Esquivel attended the Escuela Nacional de Bellas Artes and the Universidad Nacional de La Plata where he was trained as an architect and sculptor. He then was appointed professor of architecture. For 25 years, he taught in primary schools, secondary schools and at the university level. He has worked in a number of sculptural media.

Adolfo Esquivel's commitment to human rights sparked a coordinated campaign across Latin America and later, the world. Born in 1931 in Buenos Aires, Argentina, Mr. Esquivel showed an affinity for art and shapes. He later attended the Escuela National de Bellas Artes, where he studied sculpture and architecture. For 25 years, he sculpted, designed, and taught these subjects on every educational level. As Argentina's government became progressively more repressive, Mr. Esquivel became increasingly active, leading hunger strikes and founding El Servicio de Paz y Justicia (The Peace and Justice Service), a society committed to defending human rights through nonviolence. He relinquished his teaching position and began campaigning abroad, but he returned home after the 1976 coup of Jorge Videla. Under his leadership, El Servicio grew into a coordinated international effort to raise human rights awareness across Latin America. Mr. Esquivel then turned his sights to founding the UN's Human Rights Commission. For his efforts, he, along with dozens of clergy, was jailed and tortured for 14 months by members of Videla's regime. In 1980, the Nobel committee recognized his human rights work by awarding him the Nobel Peace Prize. He never ceased in his efforts, and he not only succeeded in coordinating the UN's commission, but he remains the worldwide chief of El Servicio, designing and shaping Latin America and the world for the rights of many.

Quotations
"To create this new society, we must present outstretched and friendly hands, without hatred and rancor, even as we show great determination and never waver in the defense of truth and justice. Because we know that we cannot sow seeds with clenched fists. To sow we must open our hands."

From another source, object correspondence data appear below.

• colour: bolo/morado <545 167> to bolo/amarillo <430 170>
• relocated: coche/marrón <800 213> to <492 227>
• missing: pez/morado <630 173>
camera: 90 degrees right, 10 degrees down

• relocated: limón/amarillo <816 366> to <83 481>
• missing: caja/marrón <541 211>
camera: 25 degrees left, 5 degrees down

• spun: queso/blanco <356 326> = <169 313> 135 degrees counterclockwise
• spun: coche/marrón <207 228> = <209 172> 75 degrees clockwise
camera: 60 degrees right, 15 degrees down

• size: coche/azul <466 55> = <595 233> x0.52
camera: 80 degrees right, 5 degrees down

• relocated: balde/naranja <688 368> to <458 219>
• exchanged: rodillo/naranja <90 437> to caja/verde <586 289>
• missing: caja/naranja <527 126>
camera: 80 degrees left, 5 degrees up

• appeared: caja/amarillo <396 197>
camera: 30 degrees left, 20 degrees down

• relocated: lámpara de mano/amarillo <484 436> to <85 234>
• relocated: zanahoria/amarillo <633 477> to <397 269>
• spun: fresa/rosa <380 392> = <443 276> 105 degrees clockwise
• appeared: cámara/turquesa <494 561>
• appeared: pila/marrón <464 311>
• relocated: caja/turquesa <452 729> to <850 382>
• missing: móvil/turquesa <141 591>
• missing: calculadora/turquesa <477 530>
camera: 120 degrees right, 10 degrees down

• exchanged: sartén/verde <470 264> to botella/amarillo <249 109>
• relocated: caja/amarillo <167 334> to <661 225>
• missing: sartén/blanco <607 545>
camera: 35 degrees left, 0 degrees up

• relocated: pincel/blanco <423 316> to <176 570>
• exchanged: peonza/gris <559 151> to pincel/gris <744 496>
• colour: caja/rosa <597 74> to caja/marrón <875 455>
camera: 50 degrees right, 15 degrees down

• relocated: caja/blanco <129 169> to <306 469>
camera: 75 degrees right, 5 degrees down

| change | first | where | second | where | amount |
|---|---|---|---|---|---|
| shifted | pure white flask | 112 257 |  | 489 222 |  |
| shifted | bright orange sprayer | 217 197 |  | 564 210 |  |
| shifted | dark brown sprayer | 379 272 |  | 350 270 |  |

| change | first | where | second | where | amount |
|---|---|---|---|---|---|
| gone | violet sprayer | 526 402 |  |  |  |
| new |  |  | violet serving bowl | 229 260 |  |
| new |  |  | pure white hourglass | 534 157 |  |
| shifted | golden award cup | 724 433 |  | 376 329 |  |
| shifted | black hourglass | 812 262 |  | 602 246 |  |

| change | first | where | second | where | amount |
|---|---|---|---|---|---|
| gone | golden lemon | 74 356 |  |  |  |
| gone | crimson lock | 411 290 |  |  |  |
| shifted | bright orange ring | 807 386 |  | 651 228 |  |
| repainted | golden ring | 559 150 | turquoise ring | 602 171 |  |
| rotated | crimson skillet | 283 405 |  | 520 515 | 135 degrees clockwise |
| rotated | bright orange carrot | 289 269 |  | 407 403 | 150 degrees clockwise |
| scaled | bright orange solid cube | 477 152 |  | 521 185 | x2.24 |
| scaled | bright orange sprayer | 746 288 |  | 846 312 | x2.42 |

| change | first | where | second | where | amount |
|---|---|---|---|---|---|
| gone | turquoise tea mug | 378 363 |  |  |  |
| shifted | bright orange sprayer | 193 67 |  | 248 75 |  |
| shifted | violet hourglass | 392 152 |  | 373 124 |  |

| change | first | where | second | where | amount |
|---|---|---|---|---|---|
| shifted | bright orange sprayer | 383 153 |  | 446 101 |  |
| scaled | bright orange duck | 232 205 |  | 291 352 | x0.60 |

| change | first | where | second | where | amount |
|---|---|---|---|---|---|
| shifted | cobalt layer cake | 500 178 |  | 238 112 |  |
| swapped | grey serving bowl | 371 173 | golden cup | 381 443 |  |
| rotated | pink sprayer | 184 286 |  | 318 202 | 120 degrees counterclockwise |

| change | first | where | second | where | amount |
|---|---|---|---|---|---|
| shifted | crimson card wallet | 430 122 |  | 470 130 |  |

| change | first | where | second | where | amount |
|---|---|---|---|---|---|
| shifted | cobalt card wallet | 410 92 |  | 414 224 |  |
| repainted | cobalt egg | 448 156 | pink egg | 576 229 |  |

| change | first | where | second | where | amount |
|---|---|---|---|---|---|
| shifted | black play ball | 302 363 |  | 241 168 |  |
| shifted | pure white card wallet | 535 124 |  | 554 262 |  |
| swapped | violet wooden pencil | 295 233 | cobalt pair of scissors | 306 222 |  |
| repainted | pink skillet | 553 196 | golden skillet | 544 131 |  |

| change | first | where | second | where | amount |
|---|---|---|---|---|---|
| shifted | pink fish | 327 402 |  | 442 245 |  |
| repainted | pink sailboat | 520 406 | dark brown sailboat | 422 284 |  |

"I wonder what the engineers, technicians, and workers who make weapons all day long for killing their neighbor can possibly be thinking of. They're not working for a living; they're working for dying."

"For Christians, faith cannot be foreign to these problems; theology, then, was considered as a reflection of this faith and of the moral force of the Word, for the work of liberation from injustice and from sin, in its structural as well as personal dimension. Reflection is only a partial understanding of truth if it does not translate itself in practice into commitments to the common good and justice. Truth is not mere abstraction, but something to be done; and is only apprehended when this is realized. It is this concrete work, which Christians must undertake in great numbers, that will lead to the process of liberation of our people."